__AVAILABLE DATA__.

——

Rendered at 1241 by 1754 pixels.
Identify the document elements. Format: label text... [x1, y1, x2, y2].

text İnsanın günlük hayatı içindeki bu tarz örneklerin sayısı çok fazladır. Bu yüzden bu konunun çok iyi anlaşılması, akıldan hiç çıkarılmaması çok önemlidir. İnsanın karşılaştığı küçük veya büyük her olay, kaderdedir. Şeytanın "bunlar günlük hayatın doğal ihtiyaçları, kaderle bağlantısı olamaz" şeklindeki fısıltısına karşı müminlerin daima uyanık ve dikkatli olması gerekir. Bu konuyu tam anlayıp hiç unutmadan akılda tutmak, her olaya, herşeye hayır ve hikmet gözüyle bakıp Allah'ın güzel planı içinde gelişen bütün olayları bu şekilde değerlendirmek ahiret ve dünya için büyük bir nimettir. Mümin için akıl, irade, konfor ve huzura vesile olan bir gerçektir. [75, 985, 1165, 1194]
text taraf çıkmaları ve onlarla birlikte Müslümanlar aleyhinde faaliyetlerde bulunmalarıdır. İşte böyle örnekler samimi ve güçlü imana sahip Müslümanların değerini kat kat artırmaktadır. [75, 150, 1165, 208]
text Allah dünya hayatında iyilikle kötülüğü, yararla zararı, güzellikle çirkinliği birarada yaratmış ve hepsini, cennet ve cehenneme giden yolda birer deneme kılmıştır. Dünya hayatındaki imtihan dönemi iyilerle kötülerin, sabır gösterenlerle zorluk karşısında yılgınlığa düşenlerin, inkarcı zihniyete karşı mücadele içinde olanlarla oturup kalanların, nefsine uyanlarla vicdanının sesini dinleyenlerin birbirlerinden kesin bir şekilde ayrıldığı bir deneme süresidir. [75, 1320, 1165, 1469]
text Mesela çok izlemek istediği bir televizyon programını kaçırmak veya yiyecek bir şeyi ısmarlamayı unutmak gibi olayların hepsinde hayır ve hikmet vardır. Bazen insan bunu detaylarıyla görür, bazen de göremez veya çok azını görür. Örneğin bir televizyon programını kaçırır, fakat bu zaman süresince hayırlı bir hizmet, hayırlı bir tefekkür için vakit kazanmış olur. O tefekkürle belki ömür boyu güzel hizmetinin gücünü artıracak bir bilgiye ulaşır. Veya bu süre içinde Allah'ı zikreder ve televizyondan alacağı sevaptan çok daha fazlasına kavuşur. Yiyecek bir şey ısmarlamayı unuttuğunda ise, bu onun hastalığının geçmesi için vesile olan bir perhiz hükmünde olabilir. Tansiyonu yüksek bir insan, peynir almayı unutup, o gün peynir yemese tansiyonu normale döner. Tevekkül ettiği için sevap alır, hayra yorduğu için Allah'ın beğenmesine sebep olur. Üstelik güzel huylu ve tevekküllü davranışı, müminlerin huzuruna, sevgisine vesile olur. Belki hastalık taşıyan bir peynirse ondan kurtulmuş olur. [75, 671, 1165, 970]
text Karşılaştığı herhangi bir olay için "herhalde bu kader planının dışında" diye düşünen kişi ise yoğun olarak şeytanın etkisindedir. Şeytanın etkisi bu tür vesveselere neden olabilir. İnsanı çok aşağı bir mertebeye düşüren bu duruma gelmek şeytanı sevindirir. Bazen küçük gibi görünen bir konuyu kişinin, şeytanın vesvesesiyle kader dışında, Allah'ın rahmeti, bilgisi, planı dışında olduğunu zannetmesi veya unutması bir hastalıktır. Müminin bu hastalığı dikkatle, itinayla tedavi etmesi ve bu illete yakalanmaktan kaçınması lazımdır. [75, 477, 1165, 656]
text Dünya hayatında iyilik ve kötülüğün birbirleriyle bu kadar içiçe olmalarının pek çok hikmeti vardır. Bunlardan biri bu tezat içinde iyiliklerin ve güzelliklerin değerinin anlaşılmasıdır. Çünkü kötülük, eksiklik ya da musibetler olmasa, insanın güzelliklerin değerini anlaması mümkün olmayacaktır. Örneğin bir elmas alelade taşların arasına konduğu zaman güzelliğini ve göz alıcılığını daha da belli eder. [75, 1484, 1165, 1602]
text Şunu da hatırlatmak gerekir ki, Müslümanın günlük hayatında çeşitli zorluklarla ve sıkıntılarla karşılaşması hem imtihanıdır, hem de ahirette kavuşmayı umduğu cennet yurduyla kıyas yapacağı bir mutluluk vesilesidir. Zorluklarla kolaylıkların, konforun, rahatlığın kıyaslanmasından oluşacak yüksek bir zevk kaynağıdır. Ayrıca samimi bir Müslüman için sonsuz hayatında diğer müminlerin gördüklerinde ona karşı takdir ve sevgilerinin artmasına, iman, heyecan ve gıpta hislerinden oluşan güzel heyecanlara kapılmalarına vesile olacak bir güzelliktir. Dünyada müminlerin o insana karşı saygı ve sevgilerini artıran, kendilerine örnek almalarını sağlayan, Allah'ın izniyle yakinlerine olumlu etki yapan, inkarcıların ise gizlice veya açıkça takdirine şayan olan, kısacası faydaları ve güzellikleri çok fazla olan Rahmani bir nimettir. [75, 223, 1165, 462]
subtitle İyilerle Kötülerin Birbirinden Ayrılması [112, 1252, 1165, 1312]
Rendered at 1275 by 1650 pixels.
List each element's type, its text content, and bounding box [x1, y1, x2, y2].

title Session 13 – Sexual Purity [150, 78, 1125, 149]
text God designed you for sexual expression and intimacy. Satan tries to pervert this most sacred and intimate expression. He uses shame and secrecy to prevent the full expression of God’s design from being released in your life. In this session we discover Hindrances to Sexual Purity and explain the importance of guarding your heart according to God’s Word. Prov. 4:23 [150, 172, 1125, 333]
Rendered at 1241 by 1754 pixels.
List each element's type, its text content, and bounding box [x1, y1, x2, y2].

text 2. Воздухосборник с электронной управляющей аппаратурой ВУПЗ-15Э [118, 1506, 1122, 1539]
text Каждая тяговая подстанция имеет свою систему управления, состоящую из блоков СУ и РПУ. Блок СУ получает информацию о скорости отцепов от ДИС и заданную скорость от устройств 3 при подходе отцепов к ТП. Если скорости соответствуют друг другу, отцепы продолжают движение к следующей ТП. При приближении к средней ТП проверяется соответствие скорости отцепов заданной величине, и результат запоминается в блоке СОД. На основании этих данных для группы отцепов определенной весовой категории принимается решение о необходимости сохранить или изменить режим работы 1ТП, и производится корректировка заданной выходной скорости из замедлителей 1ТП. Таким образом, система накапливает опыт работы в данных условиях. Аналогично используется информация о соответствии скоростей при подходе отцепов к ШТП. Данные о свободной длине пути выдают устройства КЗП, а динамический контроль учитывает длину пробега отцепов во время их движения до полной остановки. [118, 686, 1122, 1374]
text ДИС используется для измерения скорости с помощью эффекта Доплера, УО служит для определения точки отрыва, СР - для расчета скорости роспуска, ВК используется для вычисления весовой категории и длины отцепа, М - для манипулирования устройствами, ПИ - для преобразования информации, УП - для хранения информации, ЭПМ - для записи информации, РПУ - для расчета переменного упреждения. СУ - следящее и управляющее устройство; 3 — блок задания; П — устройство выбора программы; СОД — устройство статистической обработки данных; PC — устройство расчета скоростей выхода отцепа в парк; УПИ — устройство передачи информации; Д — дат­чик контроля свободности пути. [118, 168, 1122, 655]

——

__REQUIREMENT__. Reproduce every line of the records above word for word, with nothing changed, added or left out.

__THE RESPONSE__.
Rendered at 1241 by 1754 pixels.
Identify the document elements. Format: label text... [x1, y1, x2, y2].

text İnsanın günlük hayatı içindeki bu tarz örneklerin sayısı çok fazladır. Bu yüzden bu konunun çok iyi anlaşılması, akıldan hiç çıkarılmaması çok önemlidir. İnsanın karşılaştığı küçük veya büyük her olay, kaderdedir. Şeytanın "bunlar günlük hayatın doğal ihtiyaçları, kaderle bağlantısı olamaz" şeklindeki fısıltısına karşı müminlerin daima uyanık ve dikkatli olması gerekir. Bu konuyu tam anlayıp hiç unutmadan akılda tutmak, her olaya, herşeye hayır ve hikmet gözüyle bakıp Allah'ın güzel planı içinde gelişen bütün olayları bu şekilde değerlendirmek ahiret ve dünya için büyük bir nimettir. Mümin için akıl, irade, konfor ve huzura vesile olan bir gerçektir. [75, 985, 1165, 1194]
text taraf çıkmaları ve onlarla birlikte Müslümanlar aleyhinde faaliyetlerde bulunmalarıdır. İşte böyle örnekler samimi ve güçlü imana sahip Müslümanların değerini kat kat artırmaktadır. [75, 150, 1165, 208]
text Allah dünya hayatında iyilikle kötülüğü, yararla zararı, güzellikle çirkinliği birarada yaratmış ve hepsini, cennet ve cehenneme giden yolda birer deneme kılmıştır. Dünya hayatındaki imtihan dönemi iyilerle kötülerin, sabır gösterenlerle zorluk karşısında yılgınlığa düşenlerin, inkarcı zihniyete karşı mücadele içinde olanlarla oturup kalanların, nefsine uyanlarla vicdanının sesini dinleyenlerin birbirlerinden kesin bir şekilde ayrıldığı bir deneme süresidir. [75, 1320, 1165, 1469]
text Mesela çok izlemek istediği bir televizyon programını kaçırmak veya yiyecek bir şeyi ısmarlamayı unutmak gibi olayların hepsinde hayır ve hikmet vardır. Bazen insan bunu detaylarıyla görür, bazen de göremez veya çok azını görür. Örneğin bir televizyon programını kaçırır, fakat bu zaman süresince hayırlı bir hizmet, hayırlı bir tefekkür için vakit kazanmış olur. O tefekkürle belki ömür boyu güzel hizmetinin gücünü artıracak bir bilgiye ulaşır. Veya bu süre içinde Allah'ı zikreder ve televizyondan alacağı sevaptan çok daha fazlasına kavuşur. Yiyecek bir şey ısmarlamayı unuttuğunda ise, bu onun hastalığının geçmesi için vesile olan bir perhiz hükmünde olabilir. Tansiyonu yüksek bir insan, peynir almayı unutup, o gün peynir yemese tansiyonu normale döner. Tevekkül ettiği için sevap alır, hayra yorduğu için Allah'ın beğenmesine sebep olur. Üstelik güzel huylu ve tevekküllü davranışı, müminlerin huzuruna, sevgisine vesile olur. Belki hastalık taşıyan bir peynirse ondan kurtulmuş olur. [75, 671, 1165, 970]
text Karşılaştığı herhangi bir olay için "herhalde bu kader planının dışında" diye düşünen kişi ise yoğun olarak şeytanın etkisindedir. Şeytanın etkisi bu tür vesveselere neden olabilir. İnsanı çok aşağı bir mertebeye düşüren bu duruma gelmek şeytanı sevindirir. Bazen küçük gibi görünen bir konuyu kişinin, şeytanın vesvesesiyle kader dışında, Allah'ın rahmeti, bilgisi, planı dışında olduğunu zannetmesi veya unutması bir hastalıktır. Müminin bu hastalığı dikkatle, itinayla tedavi etmesi ve bu illete yakalanmaktan kaçınması lazımdır. [75, 477, 1165, 656]
text Dünya hayatında iyilik ve kötülüğün birbirleriyle bu kadar içiçe olmalarının pek çok hikmeti vardır. Bunlardan biri bu tezat içinde iyiliklerin ve güzelliklerin değerinin anlaşılmasıdır. Çünkü kötülük, eksiklik ya da musibetler olmasa, insanın güzelliklerin değerini anlaması mümkün olmayacaktır. Örneğin bir elmas alelade taşların arasına konduğu zaman güzelliğini ve göz alıcılığını daha da belli eder. [75, 1484, 1165, 1602]
text Şunu da hatırlatmak gerekir ki, Müslümanın günlük hayatında çeşitli zorluklarla ve sıkıntılarla karşılaşması hem imtihanıdır, hem de ahirette kavuşmayı umduğu cennet yurduyla kıyas yapacağı bir mutluluk vesilesidir. Zorluklarla kolaylıkların, konforun, rahatlığın kıyaslanmasından oluşacak yüksek bir zevk kaynağıdır. Ayrıca samimi bir Müslüman için sonsuz hayatında diğer müminlerin gördüklerinde ona karşı takdir ve sevgilerinin artmasına, iman, heyecan ve gıpta hislerinden oluşan güzel heyecanlara kapılmalarına vesile olacak bir güzelliktir. Dünyada müminlerin o insana karşı saygı ve sevgilerini artıran, kendilerine örnek almalarını sağlayan, Allah'ın izniyle yakinlerine olumlu etki yapan, inkarcıların ise gizlice veya açıkça takdirine şayan olan, kısacası faydaları ve güzellikleri çok fazla olan Rahmani bir nimettir. [75, 223, 1165, 462]
subtitle İyilerle Kötülerin Birbirinden Ayrılması [112, 1252, 1165, 1312]
Rendered at 1275 by 1650 pixels.
List each element's type, its text content, and bounding box [x1, y1, x2, y2].

title Session 13 – Sexual Purity [150, 78, 1125, 149]
text God designed you for sexual expression and intimacy. Satan tries to pervert this most sacred and intimate expression. He uses shame and secrecy to prevent the full expression of God’s design from being released in your life. In this session we discover Hindrances to Sexual Purity and explain the importance of guarding your heart according to God’s Word. Prov. 4:23 [150, 172, 1125, 333]
Rendered at 1241 by 1754 pixels.
List each element's type, its text content, and bounding box [x1, y1, x2, y2].

text 2. Воздухосборник с электронной управляющей аппаратурой ВУПЗ-15Э [118, 1506, 1122, 1539]
text Каждая тяговая подстанция имеет свою систему управления, состоящую из блоков СУ и РПУ. Блок СУ получает информацию о скорости отцепов от ДИС и заданную скорость от устройств 3 при подходе отцепов к ТП. Если скорости соответствуют друг другу, отцепы продолжают движение к следующей ТП. При приближении к средней ТП проверяется соответствие скорости отцепов заданной величине, и результат запоминается в блоке СОД. На основании этих данных для группы отцепов определенной весовой категории принимается решение о необходимости сохранить или изменить режим работы 1ТП, и производится корректировка заданной выходной скорости из замедлителей 1ТП. Таким образом, система накапливает опыт работы в данных условиях. Аналогично используется информация о соответствии скоростей при подходе отцепов к ШТП. Данные о свободной длине пути выдают устройства КЗП, а динамический контроль учитывает длину пробега отцепов во время их движения до полной остановки. [118, 686, 1122, 1374]
text ДИС используется для измерения скорости с помощью эффекта Доплера, УО служит для определения точки отрыва, СР - для расчета скорости роспуска, ВК используется для вычисления весовой категории и длины отцепа, М - для манипулирования устройствами, ПИ - для преобразования информации, УП - для хранения информации, ЭПМ - для записи информации, РПУ - для расчета переменного упреждения. СУ - следящее и управляющее устройство; 3 — блок задания; П — устройство выбора программы; СОД — устройство статистической обработки данных; PC — устройство расчета скоростей выхода отцепа в парк; УПИ — устройство передачи информации; Д — дат­чик контроля свободности пути. [118, 168, 1122, 655]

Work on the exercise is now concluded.